13 March 2014

Banana Blueberry Muffins

Hi all. I feel like I've been keeping terrible secrets from you. I have all these recipes that I love that aren't here on this blog. Well...a lot of them are in my cookbook. I highly recommend my cookbook, by the way, seeing as I wrote it. Except for the tremendous amount of typos...which will be fixed eventually. Sorry. You can call me if what I wrote doesn't make sense.

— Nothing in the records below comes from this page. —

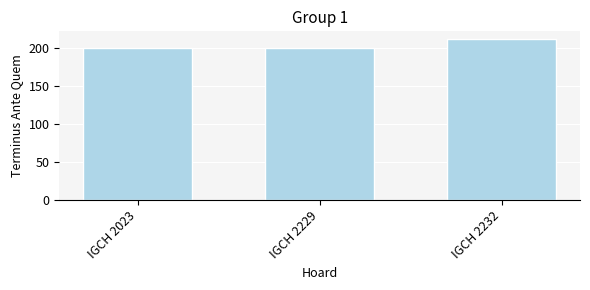

What is the value of the 3rd bar from the left?

212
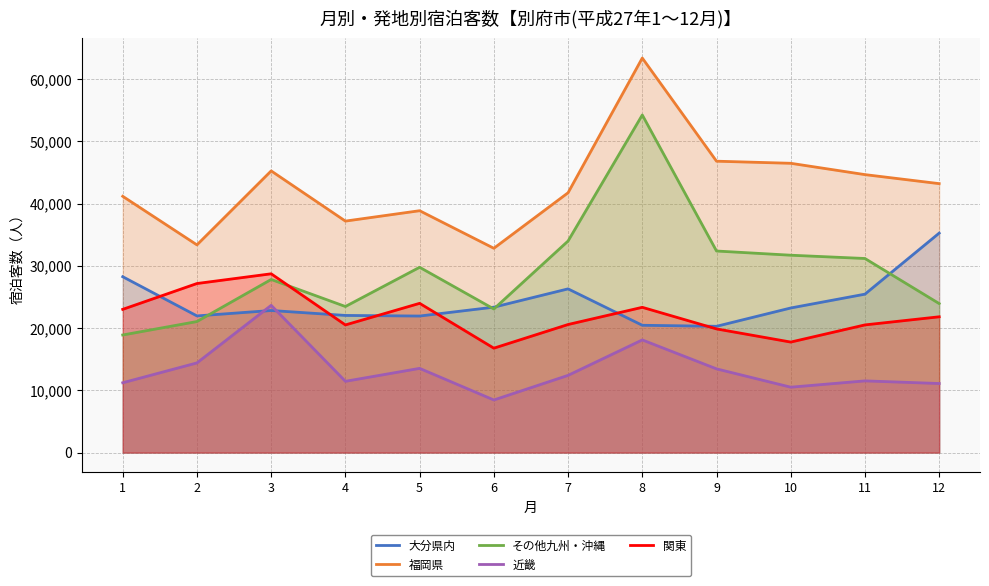

At which label does 近畿 reach its peak?

3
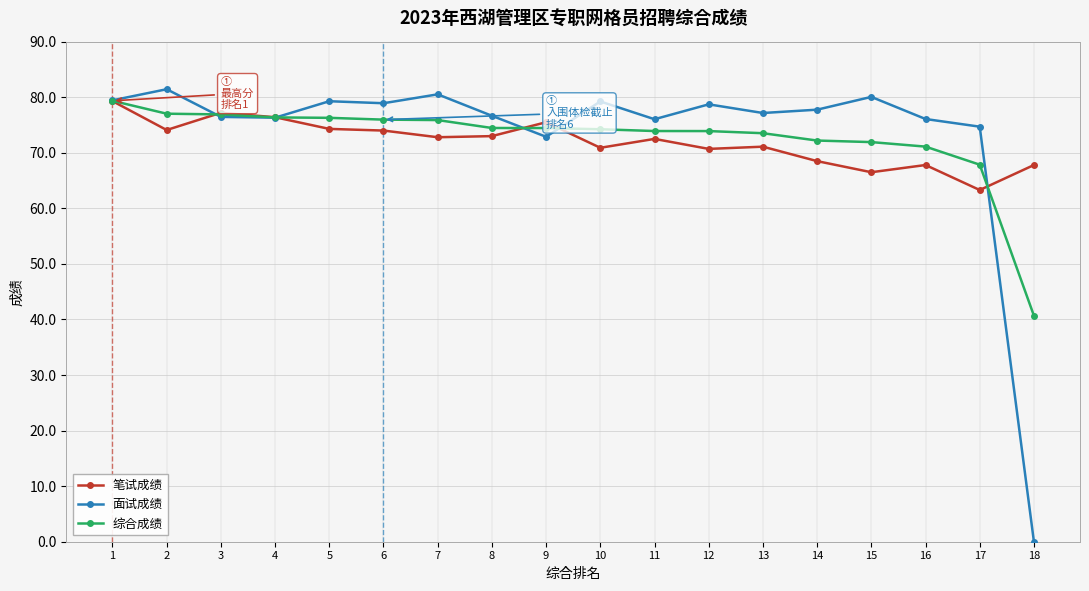

At which label does 笔试成绩 reach its minimum?

17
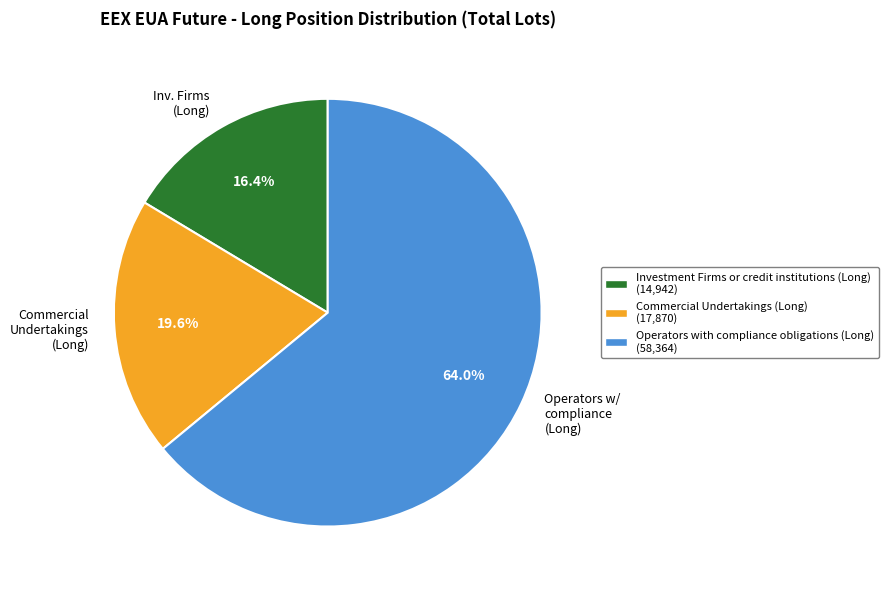

Rank the categories by value from highest to lowest.

Operators w/ compliance (Long), Commercial Undertakings (Long), Inv. Firms (Long)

Anyway, we just LOVE these muffins. We've been slowly weening ourselves off of ANY added sugar in them. I found the original recipe here, but I'm going to show you the way we like them. I'm proud to announce that these "don't have that branny taste, like other healthy muffins," according to Justin. They are soft, moist, and taste good, not "healthy." But they are...hehe.


Banana Blueberry Muffins
  • 1 cup whole wheat flour
  • 1/4 cup wheat germ
  • 1/2 tsp baking soda
  • 2 tsp baking powder
  • 1 1/4 tsp salt
  • 1 tsp cinnamon (more if you love cinnamon)

  • 1 egg
  • 1/3 cup applesauce
  • 2 TB coconut oil, melted
  • 1 tsp vanilla
  • 3 bananas, mashed

  • 1 cup rolled oats
  • 1 cup fresh or frozen blueberries

  • Combine dry ingredients (flour, wheat germ, soda, powder, salt, cinnamon) in a small bowl. In medium-sized bowl, combine wet ingredients (egg, applesauce, oil, vanilla, bananas). Fold in dry ingredients, oats and blueberries gently until wet and dry are barely combined and blueberries are evenly distributed.

    Spray mini muffin pan and scoop batter into each hole (my favorite way to do this is to use a cookie scoop - perfect amount every time), making sure to get at least one blueberry in each muffin. Bake at 350 degrees for 12 minutes, or just until toothpick comes out clean (clean from batter - the blueberries will be wet no matter what). Do not over bake. They stay soft, moist and delicious if only baked until barely set. Serve warm.